Poland (/ˈpoʊlənd/; Polish: Polska [ˈpɔlska]), officially the Republic of Poland (Polish: Rzeczpospolita Polska, listen ), is a country in Central Europe bordered by Germany to the west; the Czech Republic and Slovakia to the south; Ukraine and Belarus to the east; and the Baltic Sea, Kaliningrad Oblast (a Russian exclave) and Lithuania to the north. The total area of Poland is 312,679 square kilometres (120,726 sq mi), making it the 71st largest country in the world and the 9th largest in Europe. With a population of over 38.5 million people, Poland is the 34th most populous country in the world, the sixth most populous member of the European Union, and the most populous post-communist member of the European Union. Poland is a unitary state divided into 16 administrative subdivisions.

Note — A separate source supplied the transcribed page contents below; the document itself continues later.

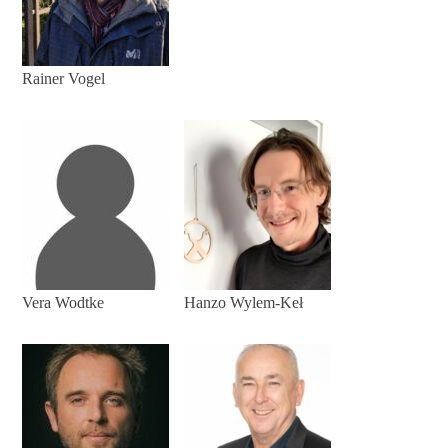
Rainer Vogel
Vera Wodtke
Hanzo Wylem-Keł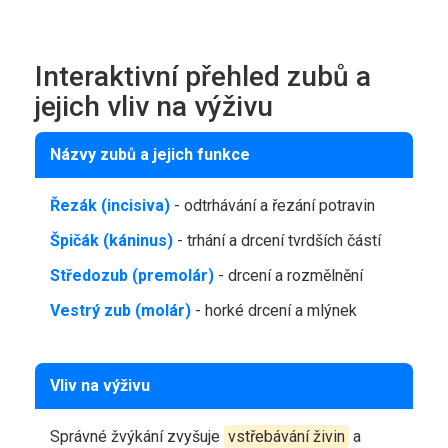
Interaktivní přehled zubů a
jejich vliv na výživu
Názvy zubů a jejich funkce
Řezák (incisiva)
- odtrhávání a řezání potravin
Špičák (káninus)
- trhání a drcení tvrdších částí
Středozub (premolár)
- drcení a rozmělnění
Vestrý zub (molár)
- horké drcení a mlýnek
Vliv na výživu
Správné žvýkání zvyšuje
vstřebávání živin
a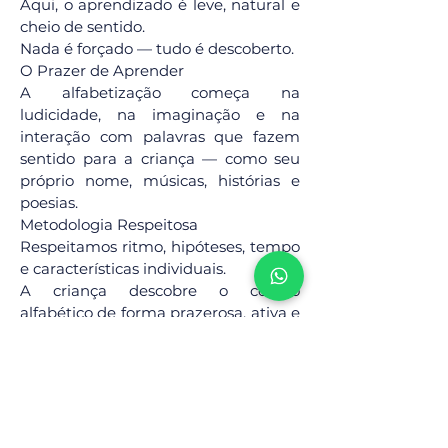
Aqui, o aprendizado é leve, natural e
cheio de sentido.
Nada é forçado — tudo é descoberto.
O Prazer de Aprender
A alfabetização começa na
ludicidade, na imaginação e na
interação com palavras que fazem
sentido para a criança — como seu
próprio nome, músicas, histórias e
poesias.
Metodologia Respeitosa
Respeitamos ritmo, hipóteses, tempo
e características individuais.
A criança descobre o código
alfabético de forma prazerosa, ativa e
curiosa.
Aprendizado Ativo e Duradouro
Seu filho se torna um pesquisador
nato — alguém que questiona,
formula hipóteses e constrói saberes
reais.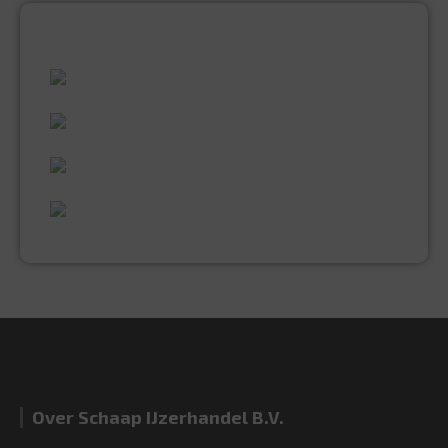
ALLES WAT U NODIG HEEFT!
60 JAAR ERVARING
VAKMANSCHAP
UITGEBREID ASSORTIMENT
EXPERTISE & KWALITEIT
Over Schaap IJzerhandel B.V.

Many historians trace the establishment of a Polish state to 966, when Mieszko I, ruler of a territory roughly coextensive with that of present-day Poland, converted to Christianity. The Kingdom of Poland was founded in 1025, and in 1569 it cemented a longstanding political association with the Grand Duchy of Lithuania by signing the Union of Lublin, forming the Polish–Lithuanian Commonwealth. The Commonwealth gradually ceased to exist in the years 1772–1795, when the Polish territory was partitioned among Prussia, the Russian Empire, and Austria. Poland regained its independence (as the Second Polish Republic) at the end of World War I, in 1918.

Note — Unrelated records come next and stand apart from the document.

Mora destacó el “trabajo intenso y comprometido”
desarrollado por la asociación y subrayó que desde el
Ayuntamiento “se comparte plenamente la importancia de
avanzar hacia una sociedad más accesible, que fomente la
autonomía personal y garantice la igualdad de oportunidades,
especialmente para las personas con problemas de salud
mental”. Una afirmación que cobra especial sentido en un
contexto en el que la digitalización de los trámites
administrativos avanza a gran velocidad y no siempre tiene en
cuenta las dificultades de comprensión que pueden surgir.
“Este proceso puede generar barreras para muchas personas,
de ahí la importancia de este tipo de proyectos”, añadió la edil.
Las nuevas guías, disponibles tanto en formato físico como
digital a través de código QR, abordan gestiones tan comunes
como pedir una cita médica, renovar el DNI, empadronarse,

Two decades later, in September 1939, World War II started with the invasions of Poland by Nazi Germany and the Soviet Union (as part of the Molotov–Ribbentrop Pact). More than six million Polish citizens died in the war. In 1944, a Soviet-backed Polish provisional government was formed which, after a period of conflict, falsified a referendum and an election, giving rise to a satellite state of the Soviet Union, Polish Republic (Rzeczpospolita Polska), renamed to the People's Republic of Poland (Polska Rzeczpospolita Ludowa) in 1952. During the Revolutions of 1989, Poland's Marxist–Leninist government was overthrown and Poland adopted a new constitution establishing itself as a democracy under the name Rzeczpospolita Polska, often referred to as the "Third Polish Republic" (III Rzeczpospolita).

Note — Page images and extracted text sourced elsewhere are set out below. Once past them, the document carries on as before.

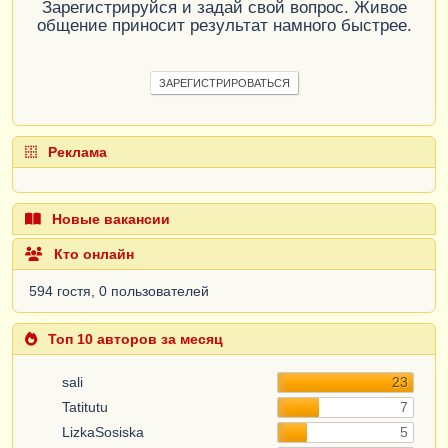
Зарегистрируйся и задай свой вопрос. Живое
общение приносит результат намного быстрее.
ЗАРЕГИСТРИРОВАТЬСЯ
Реклама
Новые вакансии
Кто онлайн
594 гостя, 0 пользователей
Топ 10 авторов за месяц
sali
23
Tatitutu
7
LizkaSosiska
5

Despite the vast destruction the country experienced during World War II, Poland managed to preserve much of its cultural wealth. There are 14 heritage sites inscribed on the UNESCO World Heritage and 54 Historical Monuments and many objects of cultural heritage. Since the end of the communist period, Poland has achieved a "very high" ranking in terms of human development, as well as gradually improving economic freedom. Poland is the sixth largest economy within the European Union and among the fastest rising economic states in the world. The country is the sole member nation of the European Union to have escaped a decline in GDP and in recent years was able to create probably the most varied GDP growth in its history.